The Stretch Strategy
According to IRS rules and guidelines, an IRA should only benefit an individual saver, not his heirs or beneficiaries. When you get to the age of 70 1/2, withdrawals from an IRA are no longer optional. You must start taking the money out in amounts proportional to your life expectancy. To stretch an IRA means to bend the rules to extend the account's life beyond your own.
By stretching your IRA, you take advantage of the rule allowing you to name any beneficiary you choose to inherit the assets of the IRA should you die. For most people, this means a spouse or child, whom the IRS requires to make minimum withdrawals as well. Leaving the IRA to a younger person or grandchild would keep the account active longer and allow its assets to continue growing tax-free. Skipping a generation when transferring a tax-deferred savings account is how you create a "stretch IRA."
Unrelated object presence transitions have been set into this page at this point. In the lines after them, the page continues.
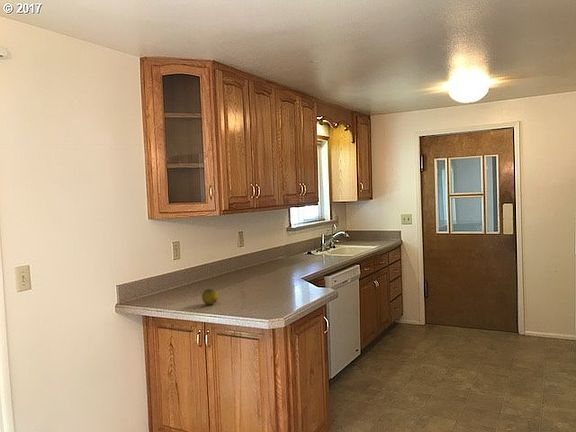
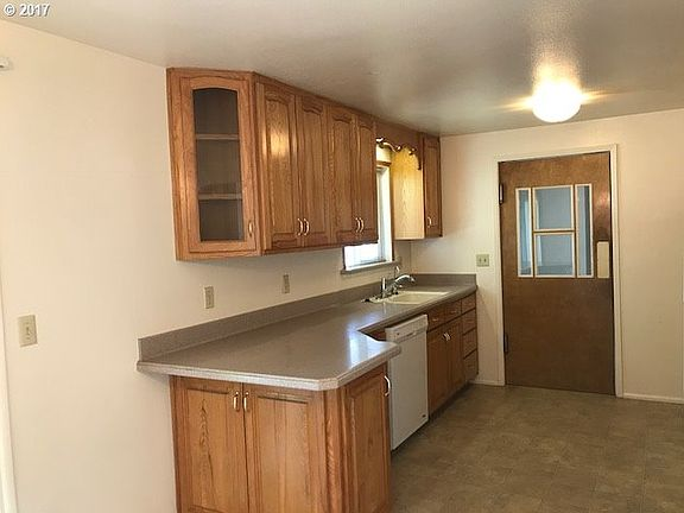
- fruit [201,288,219,306]
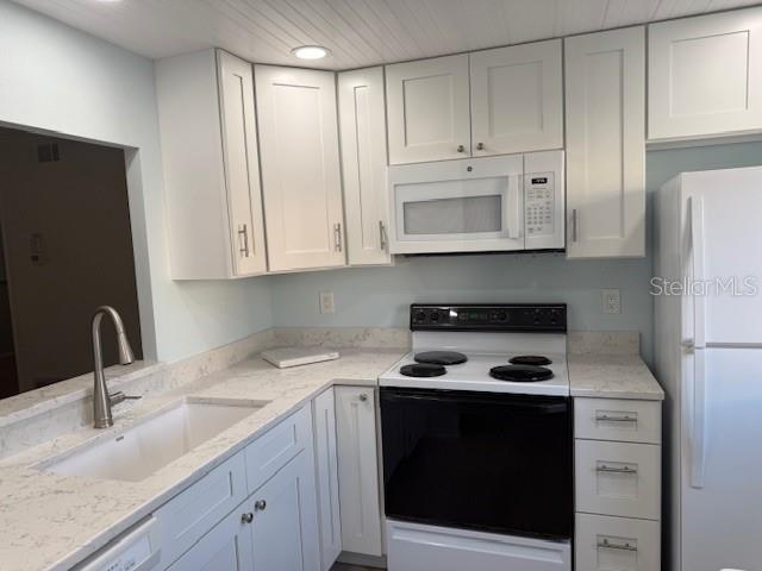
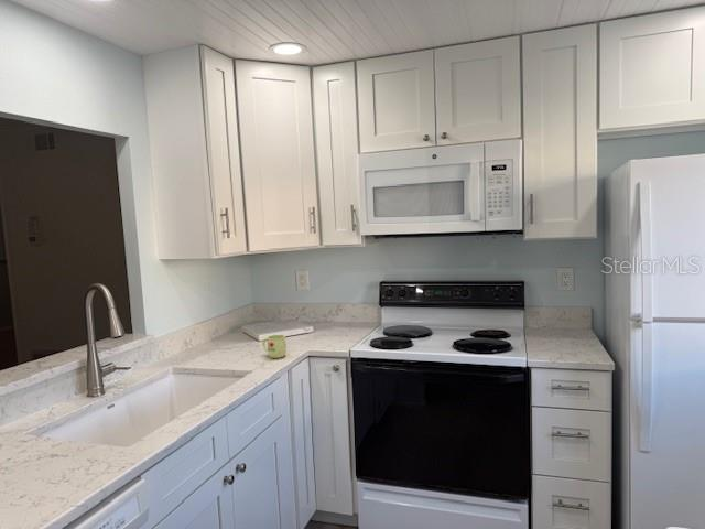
+ mug [261,334,288,359]
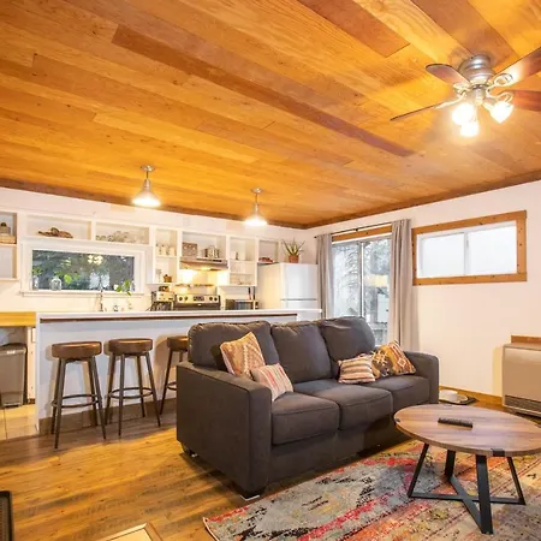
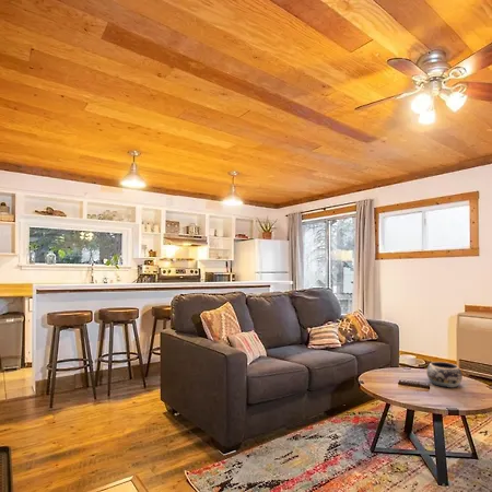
+ decorative bowl [425,361,464,389]
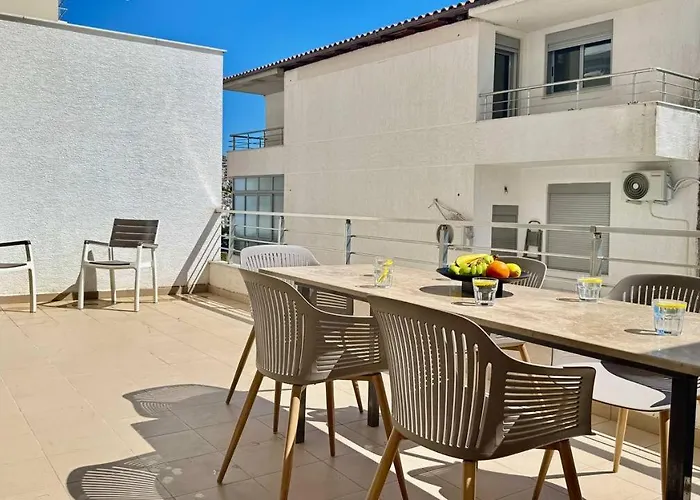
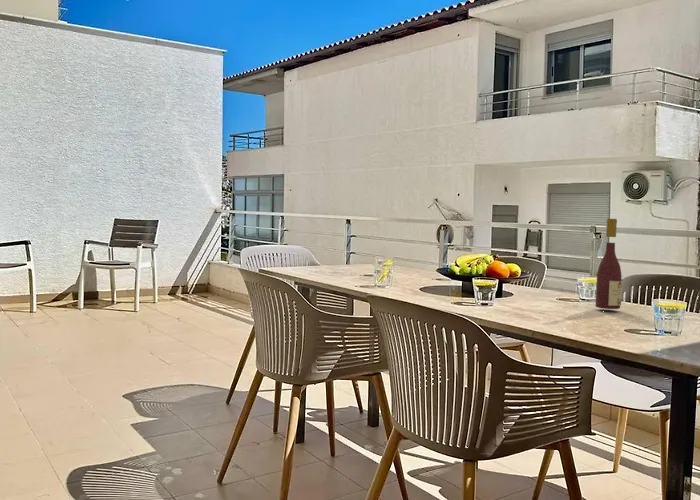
+ wine bottle [594,218,624,310]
Required Minimum Distributions
You can also stretch a 401(k) plan sponsored by your employer, or an SEP plan for self-employed workers. The mandatory withdrawals still occur, beginning in the year following the year you turn 70. The amount of your required minimum distribution -- or RMD -- is the balance of the account on Dec. 31 of the previous year divided by your life expectancy. The IRS uses tables to figure your life expectancy, with different guidelines applied to married and single savers. The amount of the RMD also depends on whether or not your spouse, if you are married, is more than 10 years younger than you.
Stretching a Roth
Unlike contributions to a traditional IRA, contributions to a Roth IRA are not tax-deductible, but all qualified distributions are tax-free. Roth IRAs don't have required withdrawals at any age. Their assets must be distributed to beneficiaries within five years of the account owner's death, however, "unless the interest is payable to a designated beneficiary over the life or life expectancy of the designated beneficiary," the IRS explains in Publication 590, "Individual Retirement Arrangements (IRAs)." If you leave the Roth account to your spouse, she can keep it intact, treating it as her own.